Garden awareness

In the Garden
Ralph Purkhiser, Purdue University Master Gardener

     I have had a lot of questions recently about making gardens attractive to birds, bees and butterflies.  There has been a lot of information recently on social media, and, for the most part, the information is good, but sometimes confusing.
     I have seen several posts and articles recently asking people to delay cleaning up last year’s garden debris.  The reason given is that many beneficial insects over-winter in hollow stems and under piles of leaves.  That is certainly true, but the full fact is that such debris also houses some harmful pests.  If you had a problem with bean beetles last year, then cleaning up the debris in the vegetable patch is one way to prevent a similar problem this year.  If you have not already removed any foliage that was diseased last year, get that done as quickly as possible.   Do not put this debris in your compost area.  It is best to burn such debris, if burning is allowed in your area.  Otherwise, put the affected debris in the garbage and dispose of it off site.
     Those pleas to leave the debris usually say that it should be left until nighttime temperatures are in the 50’s for at least a week.  However, I saw one site recommending that one not touch the debris until the middle of May.  In our area, that is also the time to start planting most vegetables and annual flowers.  If you are like me, the clean-up must be completed earlier to be able to plant when planting time arrives.  The good news is that, in this instance, you may have your cake and eat it too.  I know that I have to get a jump on the clean-up, so I cut the stems of last year’s growth at the ground.  I do not burn or shred this material.   I simply gather it and place it in small piles at the edge of the woods.  I will shred and compost this debris later, when I have finished with the spring planting.
     Another common plea is to refrain from using pesticides.  While there are some non-poisonous ways to combat some pests, most pesticides are actually toxic.  Spraying or pouring poison on ants may get rid of the ants, but the poison is also absorbed into any creatures that eat the ants and continues up the food chain.  I ceased using most toxic chemicals many years ago, and I believe that nature has balanced the garden, with natural predators’ keeping most pests in check.  However, I still may use a pesticide if faced with a bad infestation.  I also use decoy wasp and hornet nests made from paper bags to deter them from areas where I work or play, but I am not above spraying wasp spray if a nest appears near my front door.  One shot of the toxic spray does not destroy everything, but we must become more aware of the total effect of the poisons we use in the environment.
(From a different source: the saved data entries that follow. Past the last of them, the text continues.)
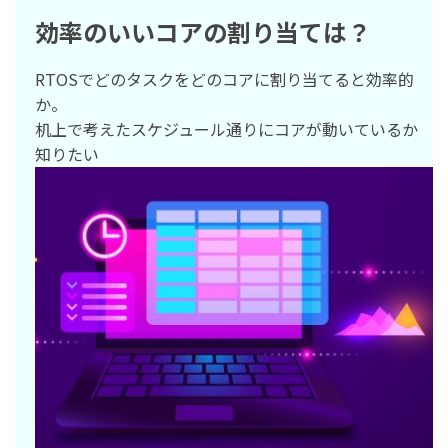
効率のいいコアの割り当ては？
RTOSでどのタスクをどのコアに割り当てると効率的
か。
机上で考えたスケジュール通りにコアが動いているか
知りたい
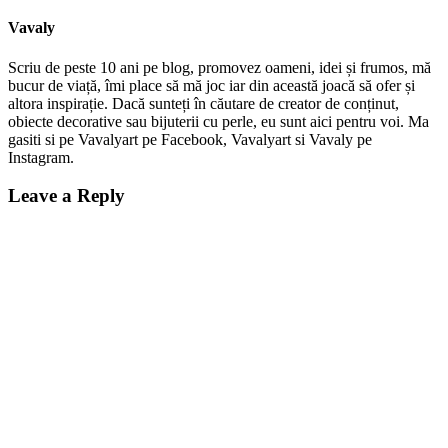
Vavaly
Scriu de peste 10 ani pe blog, promovez oameni, idei și frumos, mă
bucur de viață, îmi place să mă joc iar din această joacă să ofer și
altora inspirație. Dacă sunteți în căutare de creator de conținut,
obiecte decorative sau bijuterii cu perle, eu sunt aici pentru voi. Ma
gasiti si pe Vavalyart pe Facebook, Vavalyart si Vavaly pe
Instagram.
Leave a Reply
     Beyond this, providing the food, water and shelter needs of birds, bees and butterflies will likely be enough to attract them to your garden.  Do some research to find our exactly which plants provide the needs of the fauna you wish to attract.  Be aware that most butterflies need specific host plants for the larval stage, but they usually will eat nectar from a wide variety of flowers.  Some butterflies prefer rotting fruit or even dung, and may need a patch of bare soil to be able to get necessary minerals.
     It may be that your garden space is not large enough to provide for all of the needs of the creatures you wish to enjoy.  Do not despair.  Some of the needs may be met in public gardens or in the yards of your neighbors.  The bees, birds and butterflies do not stay within fenced areas, so take advantage of borrowed resources in your neighborhood.  
     In short, the most essential need for a healthy garden and wildlife is awareness.  You do not have to become a purist, but at least be aware of the consequences of any actions you take.  We are all in this together.